Sultanları şairler olan, Divan sahibi şairlerin vaziyet ettiği bir milletiz.

Bu hassasiyeti Tanzimat’ta da görürüz. Namık Kemal bir gazetecidir ama aynı zamanda “İslam terakkiye manidir” diyen Ernest Renan’a karşı “Renan Müdafaanamesi”ni yazmış ve İslam’ın ilmi kaynaklarına vâkıf olarak, referansları sağlam bir ilim adamı kimliğiyle konuşan bir edebiyatçımızdır. Hatta bazı akademisyenlere göre bizim iklimde İslamcılık düşüncesi Namık Kemal ile doğmuştur.  Aynı dönemde Batı; bize üstünlüğünü Hristiyanlık üzerinden hissettirmeye başlamış; bizim kendimize yönelik zayıflığımızı da kullanarak İstanbul ve çevresinde, Anadolu’da Hristiyanlığı yaymak üzere misyonerlik faaliyetlerine başlamıştır ki bu noktada en yüksek itiraz yine bir edebiyatçıdan, Ahmet Midhat Efendi’den yükselmiştir. ‘Müdafaa’ Ahmet Mithat Efendi’nin kaleminden  çıkmış bir reddiyedir.

Türkiye Cumhuriyeti’nin kurucu metni İstiklal Marşı’dır.

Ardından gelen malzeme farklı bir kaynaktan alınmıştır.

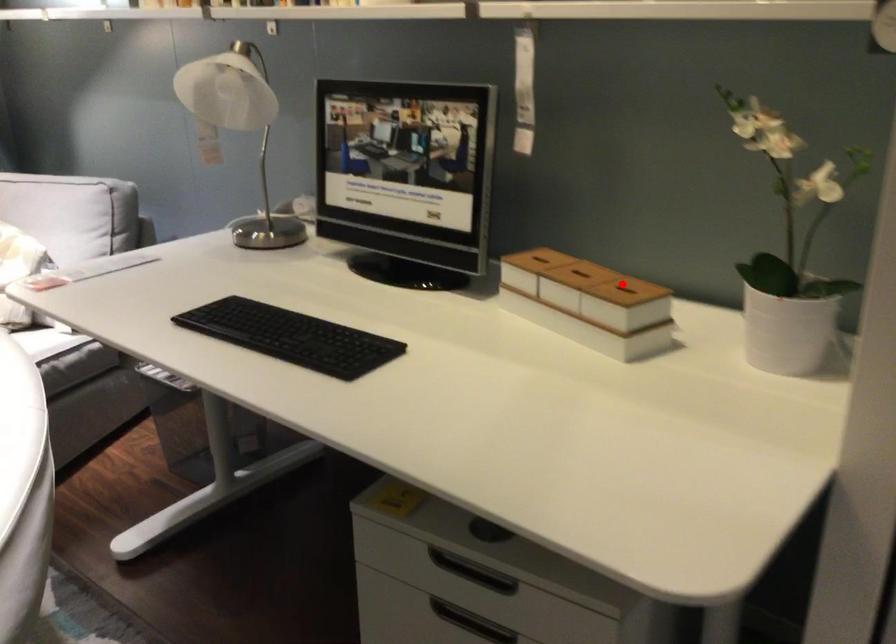
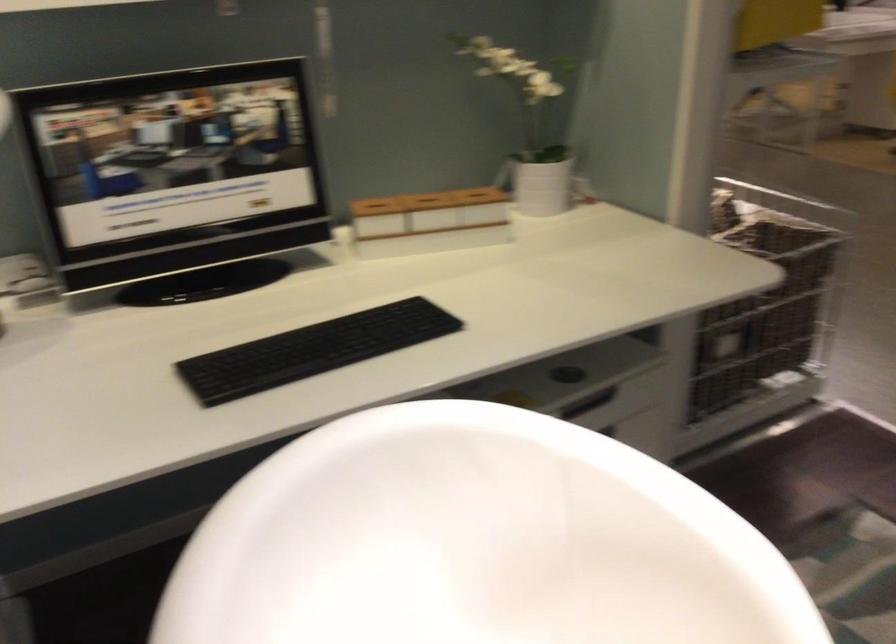
Locate, in the second image, the point that corresponds to the highlighted location in the first image.

(474, 193)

Daha devlet kurulmadan, Cumhuriyet ilan edilmeden; onun şiirini, destanını, meydana getiren ruhu kayda geçirmiş bir milletiz. 

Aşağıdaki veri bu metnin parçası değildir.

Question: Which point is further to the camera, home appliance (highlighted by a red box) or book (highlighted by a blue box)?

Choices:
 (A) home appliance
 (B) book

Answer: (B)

Dikkat ederseniz bilgi düzeyinde değil, duygu, bağlılık, zihniyet, ahlak, duyuş düzeyinde bir kuruculuktan bir inşadan söz ediyoruz. Taşınan bu söyleyişin sırrı fark edilecek ve manzum söyleyişin sınırları daha sonra Siyer, Tarih, Lügat gibi diğer ilim dallarına kadar genişleyecektir. Bu mücadele şekli bize okuma yazma, kültürlenme gibi bir birikim kazandırırken; devlet ve toplum indinde gelecek nesilleri yönlendiren bir ufuk da açmıştır.

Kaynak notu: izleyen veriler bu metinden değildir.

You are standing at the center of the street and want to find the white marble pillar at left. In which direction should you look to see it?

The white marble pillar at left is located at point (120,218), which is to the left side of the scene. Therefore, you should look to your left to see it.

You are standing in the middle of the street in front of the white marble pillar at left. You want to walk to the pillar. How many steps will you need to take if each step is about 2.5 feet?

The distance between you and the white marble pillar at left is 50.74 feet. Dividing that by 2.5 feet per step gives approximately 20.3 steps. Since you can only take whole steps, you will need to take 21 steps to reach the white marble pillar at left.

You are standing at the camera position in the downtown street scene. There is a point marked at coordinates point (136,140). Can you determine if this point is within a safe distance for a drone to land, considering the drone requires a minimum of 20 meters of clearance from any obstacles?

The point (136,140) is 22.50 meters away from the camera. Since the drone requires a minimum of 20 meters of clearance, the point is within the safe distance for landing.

Nihayetinde edebiyat kendini aştı –ki her zaman aşar- edebi güç, düşünce gücümüz oldu. Kışkırtıcı olsun diye değil; fakat bir tasvir olarak tekrar etmek isterim ki Türkiye’de ilahiyatın açmış olduğu bilgi alanını, ürettiği bilgiyi toplumsallaştıran, siyasallaştıran, kültür haline getiren kişilerimiz ilahiyatçılarımız, akademisyenlerimiz, ilim adamlarımız değildir; edebiyatçılarımızdır hususi olarak şairlerimizdir.